[Assignment]: Convert the entries, from the first line through the line containing "hasta su captura", into a JSON list of strings with one string per line and blank lines omitted.

[Data]:
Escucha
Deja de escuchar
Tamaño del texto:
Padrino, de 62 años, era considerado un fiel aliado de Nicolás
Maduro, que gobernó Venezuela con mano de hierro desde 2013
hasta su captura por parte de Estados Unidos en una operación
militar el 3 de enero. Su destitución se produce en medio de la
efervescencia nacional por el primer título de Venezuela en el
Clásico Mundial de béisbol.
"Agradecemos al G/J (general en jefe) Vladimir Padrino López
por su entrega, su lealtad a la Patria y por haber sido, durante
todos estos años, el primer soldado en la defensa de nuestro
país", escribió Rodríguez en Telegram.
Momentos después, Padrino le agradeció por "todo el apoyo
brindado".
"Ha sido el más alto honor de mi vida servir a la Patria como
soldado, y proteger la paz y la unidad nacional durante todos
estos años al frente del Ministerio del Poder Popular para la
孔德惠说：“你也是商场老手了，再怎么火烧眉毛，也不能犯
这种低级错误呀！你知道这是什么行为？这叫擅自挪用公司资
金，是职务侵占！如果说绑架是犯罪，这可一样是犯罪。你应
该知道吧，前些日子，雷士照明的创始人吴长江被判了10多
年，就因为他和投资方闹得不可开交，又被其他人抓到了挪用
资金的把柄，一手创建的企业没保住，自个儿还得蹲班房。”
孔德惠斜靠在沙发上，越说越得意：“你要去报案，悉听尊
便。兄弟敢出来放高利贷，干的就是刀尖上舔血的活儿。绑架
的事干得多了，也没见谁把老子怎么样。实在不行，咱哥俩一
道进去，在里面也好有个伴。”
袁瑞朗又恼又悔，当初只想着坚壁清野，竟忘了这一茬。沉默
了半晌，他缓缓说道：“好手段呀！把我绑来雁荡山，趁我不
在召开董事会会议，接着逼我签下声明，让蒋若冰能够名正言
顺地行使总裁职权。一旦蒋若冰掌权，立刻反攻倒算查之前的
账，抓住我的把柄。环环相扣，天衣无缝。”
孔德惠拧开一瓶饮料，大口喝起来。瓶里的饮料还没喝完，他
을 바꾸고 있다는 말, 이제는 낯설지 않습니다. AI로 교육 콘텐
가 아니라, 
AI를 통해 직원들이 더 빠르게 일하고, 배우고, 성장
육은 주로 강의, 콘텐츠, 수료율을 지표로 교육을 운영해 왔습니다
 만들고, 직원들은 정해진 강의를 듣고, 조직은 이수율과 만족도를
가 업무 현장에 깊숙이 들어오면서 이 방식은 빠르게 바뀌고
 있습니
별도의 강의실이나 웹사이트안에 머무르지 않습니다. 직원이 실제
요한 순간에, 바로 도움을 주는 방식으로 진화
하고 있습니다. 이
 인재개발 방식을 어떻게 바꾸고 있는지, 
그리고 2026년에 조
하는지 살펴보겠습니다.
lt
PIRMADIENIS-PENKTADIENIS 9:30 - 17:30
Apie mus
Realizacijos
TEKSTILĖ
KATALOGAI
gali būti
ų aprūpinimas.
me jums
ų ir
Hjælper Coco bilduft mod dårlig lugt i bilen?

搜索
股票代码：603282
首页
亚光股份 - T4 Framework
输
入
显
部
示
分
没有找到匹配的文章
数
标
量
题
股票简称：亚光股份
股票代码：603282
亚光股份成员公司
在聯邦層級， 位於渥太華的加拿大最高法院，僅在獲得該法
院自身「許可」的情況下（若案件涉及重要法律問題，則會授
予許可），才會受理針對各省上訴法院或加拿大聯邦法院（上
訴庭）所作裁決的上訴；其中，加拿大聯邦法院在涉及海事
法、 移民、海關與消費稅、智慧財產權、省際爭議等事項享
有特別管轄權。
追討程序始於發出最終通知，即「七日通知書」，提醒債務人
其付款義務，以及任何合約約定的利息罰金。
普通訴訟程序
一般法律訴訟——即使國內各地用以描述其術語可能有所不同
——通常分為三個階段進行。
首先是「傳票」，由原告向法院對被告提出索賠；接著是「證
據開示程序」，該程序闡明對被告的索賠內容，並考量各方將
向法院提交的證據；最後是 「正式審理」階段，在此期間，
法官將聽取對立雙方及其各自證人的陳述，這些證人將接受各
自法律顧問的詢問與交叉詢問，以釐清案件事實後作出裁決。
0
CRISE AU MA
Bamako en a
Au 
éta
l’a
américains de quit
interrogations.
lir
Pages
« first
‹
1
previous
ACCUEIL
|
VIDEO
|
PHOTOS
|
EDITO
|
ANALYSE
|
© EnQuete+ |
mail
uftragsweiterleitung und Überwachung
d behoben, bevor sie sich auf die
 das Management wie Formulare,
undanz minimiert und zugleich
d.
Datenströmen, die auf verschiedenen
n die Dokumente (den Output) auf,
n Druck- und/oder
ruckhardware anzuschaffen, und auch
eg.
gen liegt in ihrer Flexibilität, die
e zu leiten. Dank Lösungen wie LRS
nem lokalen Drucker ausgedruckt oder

[Solution to this problem]:
[
  "Escucha",
  "Deja de escuchar",
  "Tamaño del texto:",
  "Padrino, de 62 años, era considerado un fiel aliado de Nicolás",
  "Maduro, que gobernó Venezuela con mano de hierro desde 2013",
  "hasta su captura por parte de Estados Unidos en una operación"
]